À en croire les juges et gendarmes de Dijon, le grand-oncle et la grand-tante de Grégory, Marcel et Jacqueline Jacob ont non seulement incarné les voix du corbeau de la Vologne et tenu la plume empoisonnée qui menaçait de mort le fils du « chef » Jean-Marie Villemin, mais ont également participé au rapt de l’enfant. Malgré le droit au silence invoqué par la femme et les protestations d’innocence de l’homme, ce couple, aujourd’hui âgé de 71 et 72 ans, qui croassait des horreurs à des membres de la famille Villemin a en effet été mis en examen vendredi pour « enlèvement du mineur Grégory Villemin et séquestration suivie de la mort de l’enfant » le 16 octobre 1984. Car pour le procureur général de Dijon Jean-Jacques Bosc, ce corbeau à deux têtes a concrétisé le projet criminel contenu dans un millier d’appels téléphoniques et trois lettres anonymes, en kidnappant l’enfant. Pas forcément tout seuls. Sûrement en compagnie de Bernard Laroche, cousin de Jean-Marie Villemin, qui fut inculpé et emprisonné pour cet assassinat à l’époque puis abattu à sa libération par le père de Grégory. Si son décès a entraîné l’extinction de l’action judiciaire à son encontre, son rôle, établi alors, a consisté à embarquer Grégory à bord de sa voiture verte. Or, aux yeux du haut magistrat de Dijon, « toutes les personnes qui ont concouru à l’enlèvement sont les auteurs du crime ».

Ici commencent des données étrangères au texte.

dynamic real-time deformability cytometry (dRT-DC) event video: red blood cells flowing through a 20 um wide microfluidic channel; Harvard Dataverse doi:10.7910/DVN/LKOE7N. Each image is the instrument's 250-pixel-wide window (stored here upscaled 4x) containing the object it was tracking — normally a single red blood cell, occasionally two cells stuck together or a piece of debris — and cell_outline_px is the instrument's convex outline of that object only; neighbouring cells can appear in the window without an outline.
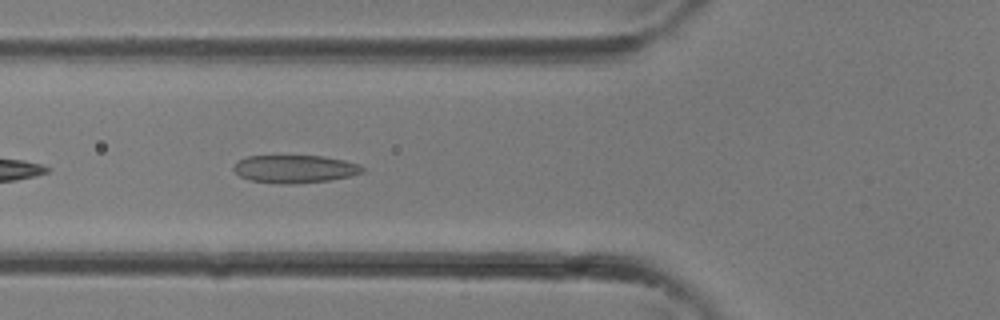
{"species": "common noctule bat (a hibernating species)", "species_latin": "Nyctalus noctula", "temperature_condition": "room temperature", "stored_images_in_passage": 15, "camera_frame_rate_fps": 3000, "um_per_image_px": 0.085, "animal": {"sex": "female"}, "frame": {"image": 1, "passage_image": 13, "time_ms": 4.0, "image_size_px": [1000, 320], "cell_outline_px": [[364, 172], [352, 176], [328, 180], [292, 184], [280, 184], [252, 180], [240, 176], [232, 168], [240, 160], [248, 156], [324, 156], [344, 160], [360, 164], [364, 168]], "centroid_in_image_um": [25.11, 14.36], "position_along_channel_um": 100.7, "area_um2": 20.81}}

À Aumontzey, dans les Vosges, le couple Jacob habite sur la colline à côté de la maison de feu Bernard Laroche et Marie-Ange Bolle, avec une vue plongeante sur la bâtisse des grands-parents de Grégory qui permet de les épier et de connaître leurs visiteurs par le menu. Dans ce village de 450 habitants où tout se sait, les corbeaux en connaissaient encore plus sur les secrets de famille des Villemin, les infidélités et les soucis, grâce à Bernard Laroche qui les tenait de Michel Villemin, un frère ainé de Jean-Marie un peu illettré et mis à l’écart. La veille du kidnapping de Grégory, il l’avait d’ailleurs informé des dernières dépenses du « chef » : un canapé en cuir, des bons crus, bientôt une extension de son pavillon et une nouvelle voiture. Cette débauche de richesses étalée sous les yeux de Michel Villemin et de Bernard Laroche, dévorés par la jalousie à l’égard du contremaître, constitue probablement le déclencheur de l’explosion de haine via son fils. Dix-huit mois après les propos venimeux du corbeau à la voix rauque à Jean-Marie Villemin promettant de s’en prendre à son « mioche ».
Je ne serre pas la main à un chef. Tu n’es qu’un rampant qui n’a pas de poil sur la poitrine.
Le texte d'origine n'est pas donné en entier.